Task<string>[] tasks = uris.Select(DownloadStringAsync).ToArray();
Note that you must call the ToArray extension method in order for the tasks to start running. This is to get around deferred execution. You don't have to call ToArray, but you must call something which will enumerate through the entire list and cause the tasks to start running.
Once you have these Task<string> instances, you can wait on them all to complete by calling the ContinueWhenAll<TAntecedentResult> method on the TaskFactory class, like so:
Task.Factory.ContinueWhenAll(tasks, a => { }).Wait();
When this is done, you can cycle through the tasks array and look at the Exception and/or Result properties to check to see what the exception or result was.
If you are updating a user interface, then you should look at intercepting the call to Enumerable.Select, namely, you should call the ContinueWith<TNewResult> method on the Task<TResult> to perform an operation when that download is complete, like so:
// The tasks.
Task<string>[] tasks = uris.
Select(DownloadStringAsync).
// Select receives a Task<T> here, continue that.

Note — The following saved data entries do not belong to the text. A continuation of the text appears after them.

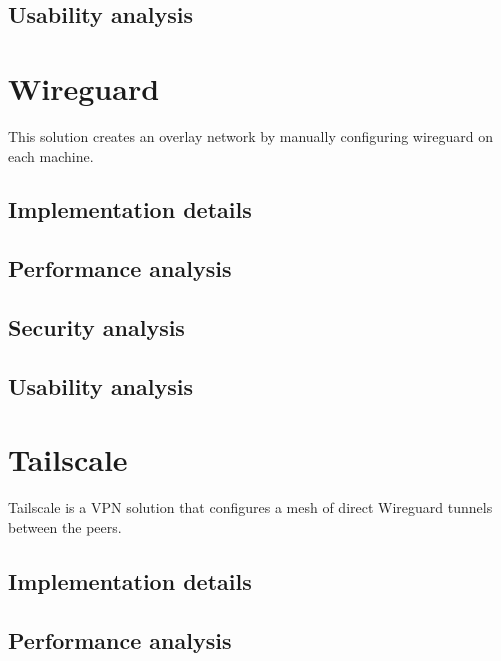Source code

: \hypertarget{usability-analysis}{%
\section{Usability analysis}\label{usability-analysis}}

\hypertarget{wireguard}{%
\chapter{Wireguard}\label{wireguard}}

This solution creates an overlay network by manually configuring
wireguard on each machine.

\hypertarget{implementation-details}{%
\section{Implementation details}\label{implementation-details}}

\hypertarget{performance-analysis}{%
\section{Performance analysis}\label{performance-analysis}}

\hypertarget{security-analysis}{%
\section{Security analysis}\label{security-analysis}}

\hypertarget{usability-analysis}{%
\section{Usability analysis}\label{usability-analysis}}

\hypertarget{tailscale}{%
\chapter{Tailscale}\label{tailscale}}

Tailscale is a VPN solution that configures a mesh of direct Wireguard
tunnels between the peers.

\hypertarget{implementation-details}{%
\section{Implementation details}\label{implementation-details}}

\hypertarget{performance-analysis}{%
\section{Performance analysis}\label{performance-analysis}}

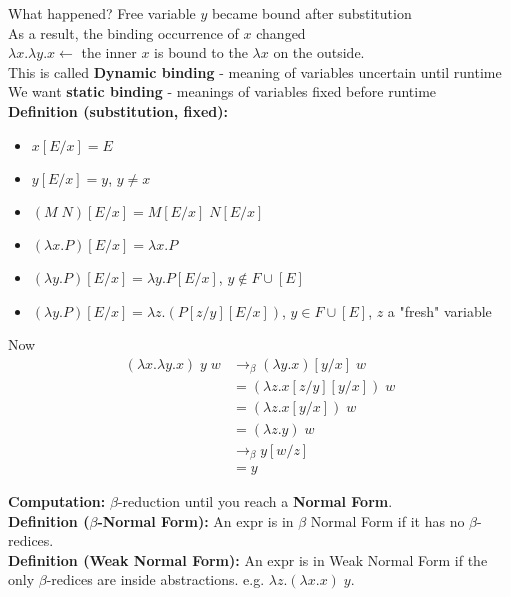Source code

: \documentclass[11pt]{article}
\begin{document}
What happened? Free variable $y$ became bound after substitution \\

As a result, the binding occurrence of $x$ changed \\

$\lambda x.\lambda y.x \leftarrow$ the inner $x$ is bound to the $\lambda x$ on the outside. \\

This is called {\bf Dynamic binding} - meaning of variables uncertain until runtime \\

We want {\bf static binding} - meanings of variables fixed before runtime \\

\textbf{Definition (substitution, fixed):}
\begin{itemize}
	\item[] $x[E/x] = E$
	\item[] $y[E/x] = y$, $y \neq x$
	\item[] $(M\;N)[E/x] = M[E/x]\;N[E/x]$
	\item[] $(\lambda x.P)[E/x] = \lambda x.P$
	\item[] $(\lambda y.P)[E/x] = \lambda y. P[E/x]$, $y \notin F \cup [E]$
	\item[] $(\lambda y.P)[E/x] = \lambda z.(P[z/y][E/x])$, $y \in F \cup [E]$, $z$ a "fresh" variable
\end{itemize}

Now 
\begin{align*}
(\lambda x.\lambda y.x)\;y\;w &\rightarrow_\beta (\lambda y.x)[y/x]\;w \\
&= (\lambda z.x[z/y][y/x])\;w \\
&= (\lambda z.x[y/x])\;w \\
&= (\lambda z.y)\;w \\
&\rightarrow_\beta y[w/z] \\
&= y
\end{align*}

{\bf Computation:} $\beta$-reduction until you reach a {\bf Normal Form}. \\

\textbf{Definition ($\beta$-Normal Form):} An expr is in $\beta$ Normal Form if it has no $\beta$-redices. \\

\textbf{Definition (Weak Normal Form):} An expr is in Weak Normal Form if the only $\beta$-redices are inside abstractions. e.g. $\lambda z.(\lambda x.x)\;y$. \\
\end{document}
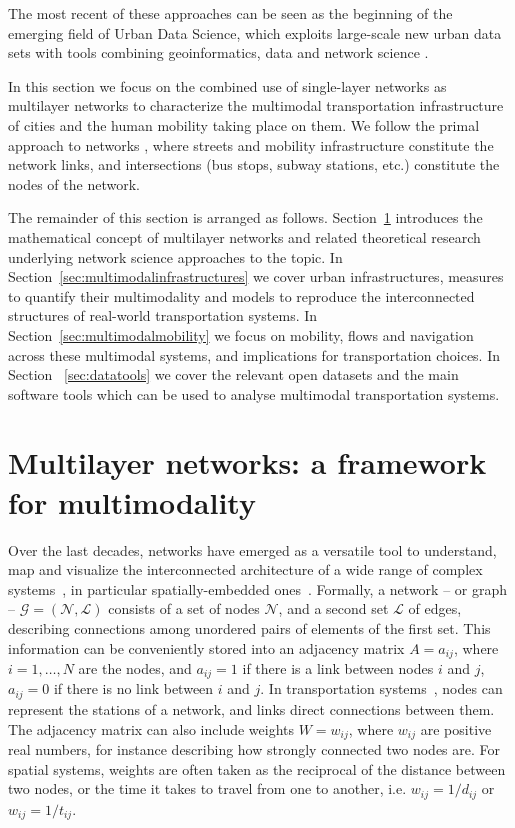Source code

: The most recent of these approaches can be seen as the beginning of the emerging field of Urban Data Science, which exploits large-scale new urban data sets with tools combining geoinformatics, data and network science \cite{organizers2019roundtable,resch2019hds}.

In this section we focus on the combined use of single-layer networks as multilayer networks to characterize the multimodal transportation infrastructure of cities and the human mobility taking place on them. We follow the primal approach to networks \cite{porta2006primal}, where streets and mobility infrastructure constitute the network links, and intersections (bus stops, subway stations, etc.) constitute the nodes of the network.

The remainder of this section is arranged as follows. Section~\ref{sec:multilayernetworks} introduces the mathematical concept of multilayer networks and related theoretical research underlying network science approaches to the topic. In Section~\ref{sec:multimodalinfrastructures} we cover urban infrastructures, measures to quantify their multimodality and models to reproduce the interconnected structures of real-world transportation systems. In Section~\ref{sec:multimodalmobility} we focus on mobility, flows and navigation across these multimodal systems, and implications for transportation choices. In Section ~\ref{sec:datatools} we cover the relevant open datasets and the main software tools which can be used to analyse multimodal transportation systems. %

\section{Multilayer networks: a framework for multimodality}\label{sec:multilayernetworks}

Over the last decades, networks have emerged as a versatile tool to understand, map and visualize the interconnected architecture of a wide range of complex systems~\cite{albert2002statistical,dorogovtsev2002evolution, newman2003structure, boccaletti2006complex}, in particular spatially-embedded ones~\cite{barthelemy2011spatial}. Formally, a network -- or graph -- $\mathcal G = (\mathcal N, \mathcal L)$ consists of a set of nodes $\mathcal N$, and a second set $\mathcal L$ of edges, describing connections among unordered pairs of elements of the first set. This information can be conveniently stored into an adjacency matrix ${A=a_{ij}}$, where $i=1, \dots, N$ are the nodes, and $a_{ij}=1$ if there is a link between nodes $i$ and $j$, $a_{ij}=0$ if there is no link between $i$ and $j$. In transportation systems~\cite{lin2013complex}, nodes can represent the stations of a network, and links direct connections between them. The adjacency matrix can also include weights $W=w_{ij}$, where $w_{ij}$ are positive real numbers, for instance describing how strongly connected two nodes are. For spatial systems, weights are often taken as the reciprocal of the distance between two nodes, or the time it takes to travel from one to another, i.e. $w_{ij}=1/d_{ij}$ or $w_{ij}=1/t_{ij}$.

Select(t => t.ContinueWith(t2 => {
// Do something here:
// - increment a count
// - fire an event
// - update the UI
// Note that you have to take care of synchronization here, so
// make sure to synchronize access to a count, or serialize calls
// to the UI thread appropriately with a SynchronizationContext.
...
// Return the result, this ensures that you'll have a Task<string>
// waiting.
return t2;
})).
ToArray();
This will allow you to update things as they happen. Note that in the above case, if you call Select again, you might want to check the state of t2 and fire some other events, depending on what you want your error handling mechanism to be.